The creation of the index, the first of its kind, is being supported by the Mo Ibrahim Foundation of Monaco. Ibrahim, an innovative cell telephone pioneer in Africa and a native of northern Sudan, launched a prize for African leadership this week in London. The prize, established in tandem with the index, will provide sizable pensions for honest, capable African heads of state after they leave office. The first prizewinners could be chosen in 2007 or 2008. The index will provide an objective, rigorous view of African governance, in comparative perspective. It will provide both a credible basis on which the Ibrahim Prize Selection Committee can nominate heads of state worthy of the prize and also offer a diagnosis of the state of governance in each of the 48 nation-states in sub-Saharan Africa (including the offshore islands).
These diagnoses should help civil societies in those countries to press their governments for positive change. The rankings will also help donors and investors understand the key challenges and opportunities in each country. Ultimately, the rankings and the index should provoke positive responses from African countries, especially from those that wish to improve their scores.
Rotberg noted that Transparency International, the Berlin-based nongovernmental organization (NGO) that has ranked corruption in the countries of the world since the early 1990s, was almost single-handedly responsible for “bringing corruption out of the closet.” He wants to do the same for governance, especially in Africa. “The preparation of the index will help bring governance out of the closet,” he said.
Rotberg and graduate students in his classes have, since the 1990s, tested the governance-measuring method in several different ways, and for all of the countries of the world. The Program on Intrastate Conflict sponsored several international meetings in Britain and at the Kennedy School about governance and its measurement. Rotberg then published articles and parts of several books in 2004 and 2005 about the problems and prospects of such measurements. He also wrote articles on how best to strengthen African leadership, and helped to create the African Leadership Council in 2004.

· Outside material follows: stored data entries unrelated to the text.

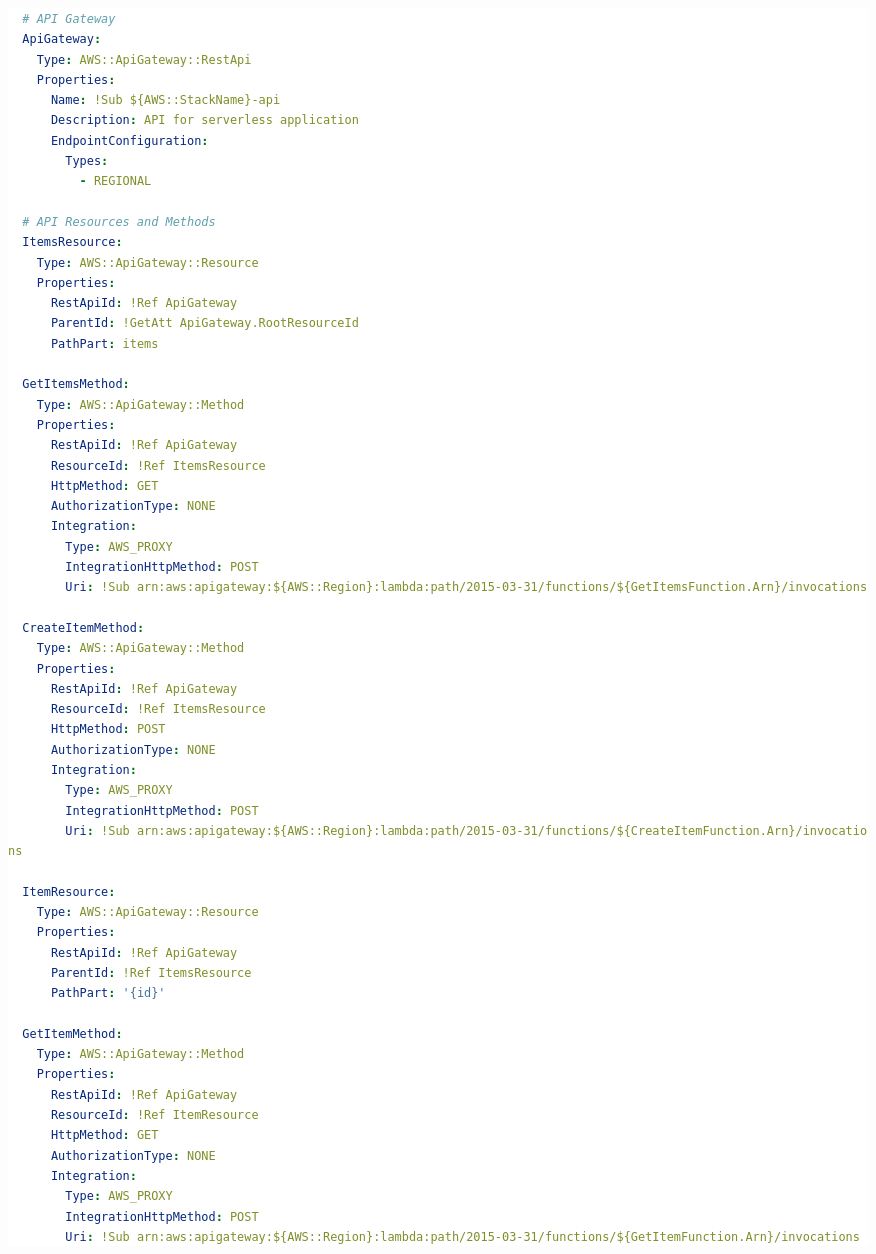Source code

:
 ```yaml
  # API Gateway
  ApiGateway:
    Type: AWS::ApiGateway::RestApi
    Properties:
      Name: !Sub ${AWS::StackName}-api
      Description: API for serverless application
      EndpointConfiguration:
        Types:
          - REGIONAL

  # API Resources and Methods
  ItemsResource:
    Type: AWS::ApiGateway::Resource
    Properties:
      RestApiId: !Ref ApiGateway
      ParentId: !GetAtt ApiGateway.RootResourceId
      PathPart: items

  GetItemsMethod:
    Type: AWS::ApiGateway::Method
    Properties:
      RestApiId: !Ref ApiGateway
      ResourceId: !Ref ItemsResource
      HttpMethod: GET
      AuthorizationType: NONE
      Integration:
        Type: AWS_PROXY
        IntegrationHttpMethod: POST
        Uri: !Sub arn:aws:apigateway:${AWS::Region}:lambda:path/2015-03-31/functions/${GetItemsFunction.Arn}/invocations

  CreateItemMethod:
    Type: AWS::ApiGateway::Method
    Properties:
      RestApiId: !Ref ApiGateway
      ResourceId: !Ref ItemsResource
      HttpMethod: POST
      AuthorizationType: NONE
      Integration:
        Type: AWS_PROXY
        IntegrationHttpMethod: POST
        Uri: !Sub arn:aws:apigateway:${AWS::Region}:lambda:path/2015-03-31/functions/${CreateItemFunction.Arn}/invocations

  ItemResource:
    Type: AWS::ApiGateway::Resource
    Properties:
      RestApiId: !Ref ApiGateway
      ParentId: !Ref ItemsResource
      PathPart: '{id}'

  GetItemMethod:
    Type: AWS::ApiGateway::Method
    Properties:
      RestApiId: !Ref ApiGateway
      ResourceId: !Ref ItemResource
      HttpMethod: GET
      AuthorizationType: NONE
      Integration:
        Type: AWS_PROXY
        IntegrationHttpMethod: POST
        Uri: !Sub arn:aws:apigateway:${AWS::Region}:lambda:path/2015-03-31/functions/${GetItemFunction.Arn}/invocations
```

When Ibrahim decided to “do something” positive about African leadership and build major incentives into his prize, he sought Rotberg out.
In addition to the launch of the prize and the index in London this week, it will be announced and launched in Nairobi, Kenya, and Johannesburg, South Africa, next week.
The board of trustees of the Ibrahim Foundation includes former President of Ireland Mary Robinson, former secretary-general of the Organization of African Unity Salim Salim, Lord Cairns, and former Vice-Chancellor of the University of Cape Town Mamphela Ramphele.